[Document images with source code]
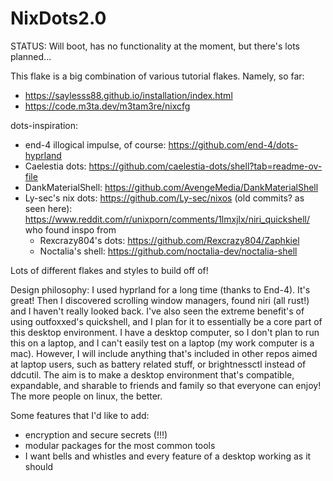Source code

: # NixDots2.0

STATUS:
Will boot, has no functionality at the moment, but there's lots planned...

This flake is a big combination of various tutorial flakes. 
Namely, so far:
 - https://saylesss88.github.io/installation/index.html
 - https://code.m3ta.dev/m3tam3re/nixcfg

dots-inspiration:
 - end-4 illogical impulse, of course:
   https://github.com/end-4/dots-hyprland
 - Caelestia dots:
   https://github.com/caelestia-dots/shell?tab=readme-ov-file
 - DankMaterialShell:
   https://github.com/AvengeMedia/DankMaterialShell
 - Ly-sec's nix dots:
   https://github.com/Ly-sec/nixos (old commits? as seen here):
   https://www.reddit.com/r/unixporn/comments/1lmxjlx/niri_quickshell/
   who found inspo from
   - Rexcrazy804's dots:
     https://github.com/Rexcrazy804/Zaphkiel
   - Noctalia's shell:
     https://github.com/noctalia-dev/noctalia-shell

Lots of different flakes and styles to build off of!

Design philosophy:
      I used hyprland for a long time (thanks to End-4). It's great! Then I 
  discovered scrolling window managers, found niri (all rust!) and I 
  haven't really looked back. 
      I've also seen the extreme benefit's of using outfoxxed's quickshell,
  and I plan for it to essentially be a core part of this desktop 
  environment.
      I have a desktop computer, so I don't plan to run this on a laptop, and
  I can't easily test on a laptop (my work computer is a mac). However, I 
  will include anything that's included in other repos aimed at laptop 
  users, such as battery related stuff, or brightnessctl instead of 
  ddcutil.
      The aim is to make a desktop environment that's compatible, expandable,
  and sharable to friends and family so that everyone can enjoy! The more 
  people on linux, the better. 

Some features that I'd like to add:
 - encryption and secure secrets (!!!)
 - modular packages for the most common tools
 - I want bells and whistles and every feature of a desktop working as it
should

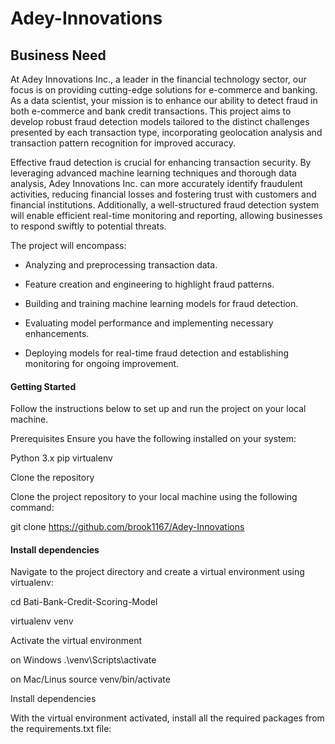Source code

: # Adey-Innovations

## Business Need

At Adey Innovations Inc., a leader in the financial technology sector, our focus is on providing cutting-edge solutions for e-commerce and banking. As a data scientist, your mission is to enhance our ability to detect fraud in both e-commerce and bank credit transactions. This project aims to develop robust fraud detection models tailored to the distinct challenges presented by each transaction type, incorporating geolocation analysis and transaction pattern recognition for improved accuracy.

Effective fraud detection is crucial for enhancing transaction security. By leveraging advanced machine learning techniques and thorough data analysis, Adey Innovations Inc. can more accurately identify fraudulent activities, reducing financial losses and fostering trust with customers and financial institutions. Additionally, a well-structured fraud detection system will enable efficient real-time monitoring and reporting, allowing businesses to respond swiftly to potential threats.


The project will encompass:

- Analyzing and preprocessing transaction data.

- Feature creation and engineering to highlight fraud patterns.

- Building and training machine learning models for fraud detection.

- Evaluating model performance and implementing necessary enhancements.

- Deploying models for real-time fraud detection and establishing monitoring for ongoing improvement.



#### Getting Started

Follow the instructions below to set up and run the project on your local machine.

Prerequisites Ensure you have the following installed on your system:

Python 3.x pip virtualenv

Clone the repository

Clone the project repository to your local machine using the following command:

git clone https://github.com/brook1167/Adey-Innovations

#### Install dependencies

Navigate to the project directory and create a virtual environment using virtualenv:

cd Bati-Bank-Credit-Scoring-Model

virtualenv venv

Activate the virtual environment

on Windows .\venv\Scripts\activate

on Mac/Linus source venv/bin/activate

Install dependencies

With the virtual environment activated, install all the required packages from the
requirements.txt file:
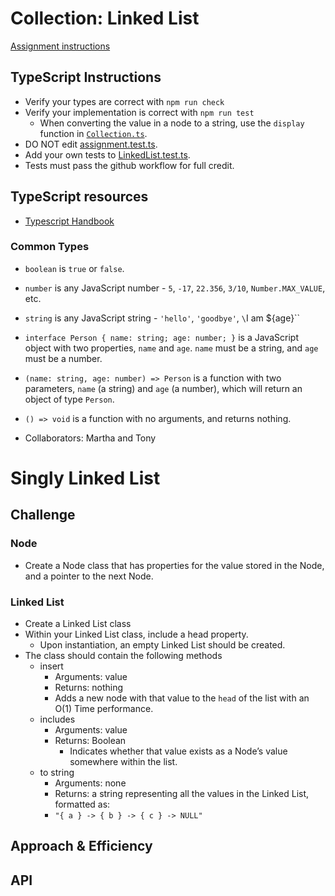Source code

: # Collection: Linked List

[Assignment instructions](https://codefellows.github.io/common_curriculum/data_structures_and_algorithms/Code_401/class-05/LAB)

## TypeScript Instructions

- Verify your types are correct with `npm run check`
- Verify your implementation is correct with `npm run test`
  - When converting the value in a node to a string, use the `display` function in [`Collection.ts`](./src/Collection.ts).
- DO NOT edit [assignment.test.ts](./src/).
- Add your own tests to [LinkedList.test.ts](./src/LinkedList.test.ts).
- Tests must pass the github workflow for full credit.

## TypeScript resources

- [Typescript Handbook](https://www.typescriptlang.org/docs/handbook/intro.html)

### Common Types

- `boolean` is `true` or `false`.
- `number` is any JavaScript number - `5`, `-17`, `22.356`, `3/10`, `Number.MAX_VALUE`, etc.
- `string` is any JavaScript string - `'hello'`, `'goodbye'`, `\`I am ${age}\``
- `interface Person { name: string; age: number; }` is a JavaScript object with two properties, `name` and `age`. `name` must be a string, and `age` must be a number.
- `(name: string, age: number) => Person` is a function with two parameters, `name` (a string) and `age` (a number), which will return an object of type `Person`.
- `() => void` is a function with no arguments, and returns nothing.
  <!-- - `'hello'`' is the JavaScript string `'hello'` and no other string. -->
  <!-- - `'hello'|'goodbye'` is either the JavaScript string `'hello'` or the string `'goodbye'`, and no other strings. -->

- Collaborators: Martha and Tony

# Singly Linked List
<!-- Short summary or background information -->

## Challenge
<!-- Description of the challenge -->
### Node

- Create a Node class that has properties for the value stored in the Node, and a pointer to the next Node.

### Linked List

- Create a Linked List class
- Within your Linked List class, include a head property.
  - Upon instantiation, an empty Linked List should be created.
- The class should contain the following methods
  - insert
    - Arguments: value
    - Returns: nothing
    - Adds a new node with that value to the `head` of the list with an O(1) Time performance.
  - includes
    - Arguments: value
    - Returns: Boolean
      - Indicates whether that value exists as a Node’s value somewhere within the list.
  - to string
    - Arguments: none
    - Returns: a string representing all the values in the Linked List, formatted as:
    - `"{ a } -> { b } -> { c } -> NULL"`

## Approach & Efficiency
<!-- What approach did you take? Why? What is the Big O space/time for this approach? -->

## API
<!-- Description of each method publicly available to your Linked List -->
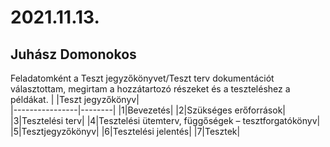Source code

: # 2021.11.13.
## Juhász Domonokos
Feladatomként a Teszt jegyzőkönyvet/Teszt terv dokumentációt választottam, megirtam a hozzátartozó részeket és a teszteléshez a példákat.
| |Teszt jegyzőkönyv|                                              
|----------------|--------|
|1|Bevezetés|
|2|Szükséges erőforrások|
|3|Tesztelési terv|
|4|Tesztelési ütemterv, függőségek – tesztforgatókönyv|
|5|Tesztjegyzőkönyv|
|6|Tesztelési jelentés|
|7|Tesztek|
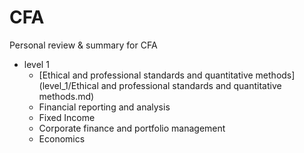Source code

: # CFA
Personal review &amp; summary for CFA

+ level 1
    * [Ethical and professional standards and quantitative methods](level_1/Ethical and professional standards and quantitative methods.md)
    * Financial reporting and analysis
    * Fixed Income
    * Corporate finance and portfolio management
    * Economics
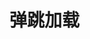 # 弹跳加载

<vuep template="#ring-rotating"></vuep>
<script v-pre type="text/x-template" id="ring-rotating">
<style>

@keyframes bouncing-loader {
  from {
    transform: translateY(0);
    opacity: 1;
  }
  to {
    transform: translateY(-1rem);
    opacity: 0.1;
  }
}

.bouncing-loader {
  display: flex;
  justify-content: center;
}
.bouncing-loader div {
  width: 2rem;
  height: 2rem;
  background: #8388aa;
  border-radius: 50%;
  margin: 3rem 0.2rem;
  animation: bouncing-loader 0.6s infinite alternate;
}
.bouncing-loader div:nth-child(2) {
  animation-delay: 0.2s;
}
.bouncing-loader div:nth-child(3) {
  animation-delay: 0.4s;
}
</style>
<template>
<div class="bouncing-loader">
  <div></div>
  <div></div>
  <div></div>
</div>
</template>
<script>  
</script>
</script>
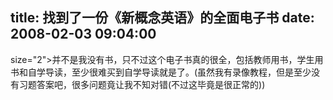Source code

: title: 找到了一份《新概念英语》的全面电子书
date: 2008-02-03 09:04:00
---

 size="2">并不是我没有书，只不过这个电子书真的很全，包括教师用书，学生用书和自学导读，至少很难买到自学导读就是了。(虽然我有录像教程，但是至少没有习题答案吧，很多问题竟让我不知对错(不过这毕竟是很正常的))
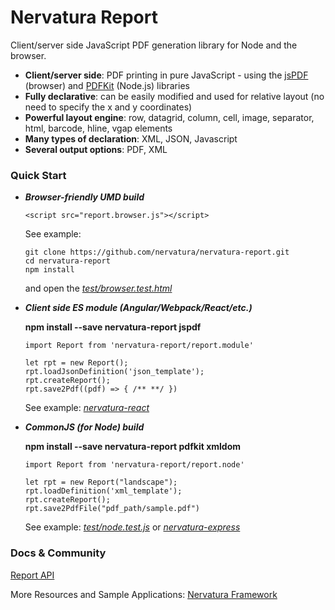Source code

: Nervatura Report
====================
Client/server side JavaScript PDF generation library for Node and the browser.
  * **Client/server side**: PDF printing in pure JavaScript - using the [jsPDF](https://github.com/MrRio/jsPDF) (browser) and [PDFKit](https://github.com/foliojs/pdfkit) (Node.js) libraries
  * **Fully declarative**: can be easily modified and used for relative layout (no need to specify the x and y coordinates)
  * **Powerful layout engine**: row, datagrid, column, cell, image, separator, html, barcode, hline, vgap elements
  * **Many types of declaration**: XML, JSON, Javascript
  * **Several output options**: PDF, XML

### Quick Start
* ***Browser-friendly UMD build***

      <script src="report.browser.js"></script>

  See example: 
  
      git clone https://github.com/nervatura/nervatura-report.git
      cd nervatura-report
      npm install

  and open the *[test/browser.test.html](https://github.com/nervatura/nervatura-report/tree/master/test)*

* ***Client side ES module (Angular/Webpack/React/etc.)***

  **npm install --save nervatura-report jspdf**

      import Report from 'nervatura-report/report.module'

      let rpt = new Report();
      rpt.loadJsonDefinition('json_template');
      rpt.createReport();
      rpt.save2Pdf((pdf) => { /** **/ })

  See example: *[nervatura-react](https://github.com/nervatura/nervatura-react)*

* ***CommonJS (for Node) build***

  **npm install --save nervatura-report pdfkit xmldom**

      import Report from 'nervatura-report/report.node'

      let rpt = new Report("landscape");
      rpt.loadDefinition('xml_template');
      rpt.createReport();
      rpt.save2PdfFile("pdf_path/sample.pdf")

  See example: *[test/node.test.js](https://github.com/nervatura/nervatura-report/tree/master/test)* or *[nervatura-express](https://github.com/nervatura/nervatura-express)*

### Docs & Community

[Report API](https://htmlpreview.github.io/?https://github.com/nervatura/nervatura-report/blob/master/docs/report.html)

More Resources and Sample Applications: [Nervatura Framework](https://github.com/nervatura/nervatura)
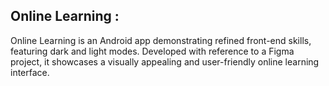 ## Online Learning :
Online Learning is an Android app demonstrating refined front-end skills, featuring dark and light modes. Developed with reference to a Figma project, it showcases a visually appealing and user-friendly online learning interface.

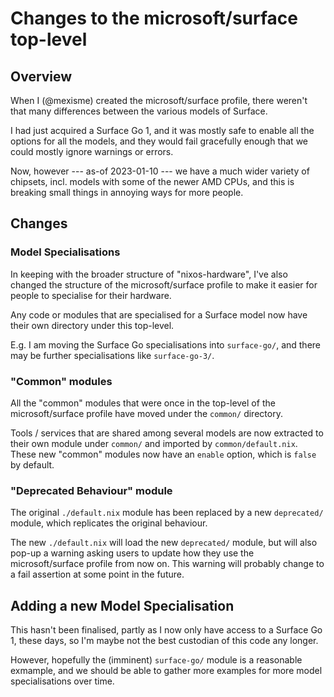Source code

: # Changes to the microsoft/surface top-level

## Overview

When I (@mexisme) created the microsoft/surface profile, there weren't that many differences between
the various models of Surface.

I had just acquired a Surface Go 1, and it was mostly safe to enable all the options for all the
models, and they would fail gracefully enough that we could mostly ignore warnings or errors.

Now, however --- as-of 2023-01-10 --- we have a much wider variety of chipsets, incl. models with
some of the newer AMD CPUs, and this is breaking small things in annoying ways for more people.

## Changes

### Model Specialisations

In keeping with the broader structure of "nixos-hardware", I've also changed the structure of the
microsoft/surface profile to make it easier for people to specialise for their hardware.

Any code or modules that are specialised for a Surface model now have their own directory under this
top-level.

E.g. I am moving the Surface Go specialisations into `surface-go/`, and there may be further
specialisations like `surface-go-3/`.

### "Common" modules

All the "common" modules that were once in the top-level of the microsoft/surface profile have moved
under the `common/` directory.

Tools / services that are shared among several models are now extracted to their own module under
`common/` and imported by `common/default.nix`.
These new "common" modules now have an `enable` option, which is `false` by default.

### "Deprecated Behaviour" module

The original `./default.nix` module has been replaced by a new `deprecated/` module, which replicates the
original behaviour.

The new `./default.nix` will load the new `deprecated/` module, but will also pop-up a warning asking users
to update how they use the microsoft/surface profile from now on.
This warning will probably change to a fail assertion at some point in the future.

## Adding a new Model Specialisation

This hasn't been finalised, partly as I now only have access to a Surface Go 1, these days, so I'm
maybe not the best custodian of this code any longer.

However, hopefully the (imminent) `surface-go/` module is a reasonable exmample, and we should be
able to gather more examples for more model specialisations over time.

• [How to complete this task]:
Please retype the listing from its very beginning through the line containing "Will boot, has", including that line, and omit the pictures from your copy.

• [Response to the task]:
Source code

: # NixDots2.0

STATUS:
Will boot, has no functionality at the moment, but there's lots planned...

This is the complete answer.